6. Recognize the role of cultural attitudes in defining attractiveness.

9. Confront negative and pathological reactions to obesity.



Section 2 > Exercise 4 > Obesity: body image and culture

The following passage opens Irving Yalom's story, "Fat Lady." In this story, Yalom, a psychiatrist, tells how he treated his obese patient's depression, and how this process helped her lose nearly 100 pounds. Read the opening excerpt and answer the discussion questions.

From Irving Yalom, "Fat Lady"

The day Betty entered my office, the instant I saw her steering her ponderous two-hundred-fifty-pound, five-foot-two-inch frame toward my trim, high-tech office chair, I knew that a great trial of countertransference was in store for me.

I have always been repelled by fat women. I find them disgusting: their absurd sidewise waddle, their absence of body contour – breasts, laps, buttocks, shoulders, jawlines, cheekbones, everything, everything I like to see in a woman, obscured in an avalanche of flesh. And I hate their clothes – the shapeless, baggy dresses or, worse, the stiff elephantine blue jeans with the barrel thighs. How dare they impose that body on the rest of us?

The origins of these sorry feelings? I have never thought to inquire. So deep do they run that I never considered them prejudice. But were an explanation demanded of me, I suppose I could point to the family of fat, controlling women, including – featuring – my mother, who peopled my early life. Obesity, endemic in my family, was a part of what I had to leave behind when I, a driven, ambitious, first-generation American-born, decided to shake forever from my feet the dust of the Russian shtetl.

I can take other guesses. I have always admired, perhaps more than many men, the woman’s body. No, not just admired: I have elevated, idealized, ecstacized it to a level and a goal that exceeds all reason. Do I resent the fat woman for her desecration of my desire, for bloating and profaning each lovely feature that I cherish? For stripping away my sweet illusion and revealing its base of flesh – flesh on the rampage?

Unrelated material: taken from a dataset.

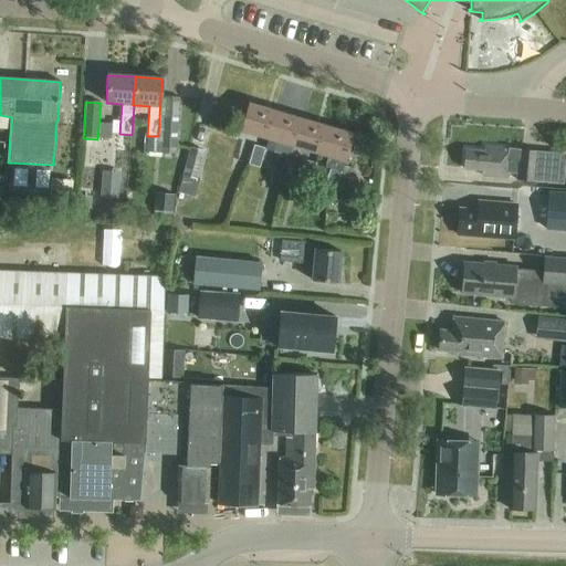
[(266,138),(274,112),(249,104),(240,130),(266,138)]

I grew up in racially segregated Washington, D.C., the only son of the only white family in the midst of a black neighborhood. In the streets, the black attacked me for my whiteness, and in school, the white attacked me for my Jewishness. But there was always fatness, the fat kids, the big asses, the butts of jokes, those last chosen for athletic teams, those unable to run the circle of the athletic track. I needed someone to hate, too. Maybe that was where I learned it.

Of course, I am not alone in my bias. Cultural reinforcement is everywhere. Who ever has a kind word for the fat lady? But my contempt surpasses all cultural norms. Early in my career, I worked in a maximum security prison where the least heinous offense committed by any of my patients was a simple, single murder. Yet I had little difficulty accepting those patients, attempting to understand them, and finding ways to be supportive.

But when I see a fat lady eat, I move down a couple of rungs on the ladder of human understanding. I want to tear the food away. To push her face into the ice cream. "Stop stuffing yourself! Haven’t you had enough, for Chrissakes?" I’d like to wire her jaws shut!

Poor Betty – thank God, thank God – knew none of this as she innocently continued her course toward my chair, slowly lowered her body, arranged her folds and, with her feet not quite reaching the floor, looked up at me expectantly.

From Ivin Yalom, Love's Executioner Basic Books, 1989 pp.94-95

Discussion Questions

1. In the vignette, is Faye's body attractive? To whom? To the author? To Faye? To Mark? To you?

2. How does Yalom's attitude differ from the author's in the vignette about Faye?

3. You might not like Yalom's attitude toward his patient, but at least he is frank. Examine your feelings about obesity or other bodily presentations that might cause you to have a negative reaction. Discuss how you would deal with them.